Of all the struggles I have had with Agbalumo, identifying ripe fruits has been the hardest. Thinking back I have bought around 500 in the last 3 months for various experiments and each time it has been a gamble. Sometimes I get amazing ones and other times I get duds I end up giving away. This weekend however I vexed and the reason is this. I bought 12 dozen Agbalumo I thought were okay and 10 dozen of them were already rotten. The anger I felt after this mistake forced me do this experiment. I selected 4 ripe looking fruits to see how they looked on the inside. Here are my findings.

How to select ripe Agbalumo in order of occurrence.

  • Size: Can be large or small as the size has little effect.
  • Look: Should be bright orange in color. No black or grey spots. A few deep red blemishes are okay. The top should not be deep green as that means it is unripe. A pale leaf green color is okay.
  • Feel: Should yield when pressed but remain firm.
  • Ease of peeling:
    When peeling lengthwise, the skin should come off in 1 piece with little effort. I did a post on peeling that can be found here
  • Flesh color: Shiny deep orange red color.
  • Seed cluster: Strong. The five seeds are intact and it requires some force to break it apart. The sheath on the seed is bright orange yellow in color.

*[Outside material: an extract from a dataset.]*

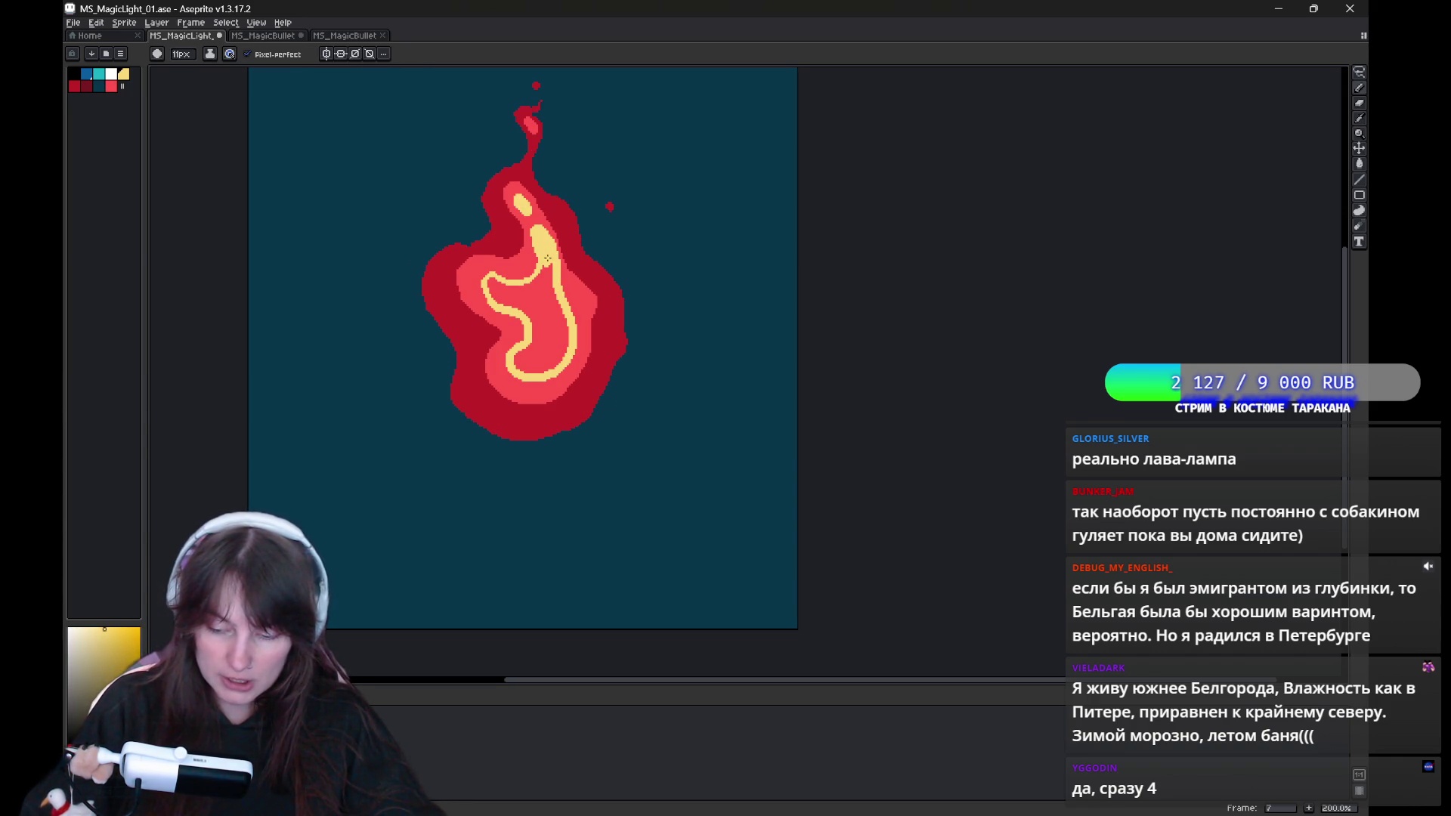
key(g)
click(542, 318)
key(b)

From the information gathered, my theory is this. The Agbalumo you buy can fall into 6 categories and I happened to capture 4 of them.

A – immature and over ripe

B – mature and ripe

C – immature and unripe

D – immature and ripe

E – mature and over ripe

F – mature and unripe

Before coming up with the criteria, the 4 selected Agbalumo were taken apart following the order of the criteria and the prominent positive traits (sweet) were used to construct the criteria.

Flaws with this information

  • I used the size of the Agbalumo to determine if the fruit is mature or immature. Further work has to be done to see if all Agbalumo trees produce fruit of varying sizes or if certain trees produce certain sizes consistently.
  • I used my previous knowledge of other fruits to decide what was over ripe and ripe. It would be necessary to watch an Agbalumo tree produce fruit and pluck it at different stages to and see how it progresses to determine the validity of my claims.